Brain Capital is a productive and complex capital stock that accumulates over the lifecycle. It is a multi-dimensional set of factors varying from physical to socio-cultural ones, enabling the brain to remain healthy, develop, and avoid deterioration. The policies guiding the development of both the natural and socio-cultural environments are important drivers of Brain Capital since they could either favour or impede its development.

The Brain Capital concept aims at providing a better understanding of the economic value that can be derived through identifying and unlocking latent human potential.

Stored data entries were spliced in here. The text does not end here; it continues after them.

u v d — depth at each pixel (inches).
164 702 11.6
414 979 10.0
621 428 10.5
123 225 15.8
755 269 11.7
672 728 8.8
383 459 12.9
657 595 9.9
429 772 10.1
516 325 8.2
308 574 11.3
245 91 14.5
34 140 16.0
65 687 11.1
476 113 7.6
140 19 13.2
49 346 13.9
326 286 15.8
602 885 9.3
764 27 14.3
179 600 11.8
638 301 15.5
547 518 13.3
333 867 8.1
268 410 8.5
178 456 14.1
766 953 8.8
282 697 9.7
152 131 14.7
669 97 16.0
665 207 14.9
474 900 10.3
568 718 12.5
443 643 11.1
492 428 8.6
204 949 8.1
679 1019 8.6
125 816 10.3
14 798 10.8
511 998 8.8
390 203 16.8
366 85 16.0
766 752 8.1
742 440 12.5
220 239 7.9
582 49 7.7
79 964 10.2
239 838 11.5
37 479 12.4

EMEA and the WG4BCI developed a dashboard to monitor Brain Capital Development worldwide. The monitor is based on this picture:

“Brains make the world go around. Brain Capital drives economic empowerment, social resilience and emotional connection and, remarkably, is not captured by GDP measures.” 

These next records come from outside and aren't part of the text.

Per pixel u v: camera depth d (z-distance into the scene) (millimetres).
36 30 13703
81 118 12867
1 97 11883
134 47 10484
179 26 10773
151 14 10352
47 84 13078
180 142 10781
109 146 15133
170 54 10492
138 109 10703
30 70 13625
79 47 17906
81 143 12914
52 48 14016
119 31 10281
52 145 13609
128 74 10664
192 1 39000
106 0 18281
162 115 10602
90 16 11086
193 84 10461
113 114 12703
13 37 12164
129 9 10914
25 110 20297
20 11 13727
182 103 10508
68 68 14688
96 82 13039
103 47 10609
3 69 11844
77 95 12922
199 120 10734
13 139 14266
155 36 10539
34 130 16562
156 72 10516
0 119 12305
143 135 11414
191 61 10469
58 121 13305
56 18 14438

George Vradenburg, Convenor of the Davos Alzheimer's Collaborative and CEOi 

The dashboard is composed of three main pillars:  two main dimensions of Brain Capital, health and skills, and the key drivers that can boost or deteriorate brain capital.

Brain Health Pillar is focused on the monitoring of people’s overall health status and mental health, and the capacity of the healthcare systems to reach citizens of all ages, genders, and sex. The key indicators to be monitored under this pillar relate to the absence of disorders (e.g., suicide rate), the typical aspects related to health over life (e.g., maternal mortality, child mortality rate, the prevalence of dementia).

Brain Skills Pillar monitors problem-solving ability, flexibility in thinking, emotional/social intelligence, creativity, design-thinking, agency/control (including self-control), confidence, hope and the sense of purpose and meaning in life (eudaemonic dimension of happiness). It will also measure the hedonic dimension of happiness, including mood, worry and other related variables available from the World Happiness Report.

The pillar of the main drivers for brain capital development is related to the environment (i.e. pollution), services (i.e. access to healthcare), as also key socio-economic and demographic factors (i.e. poverty, inequality, urbanization).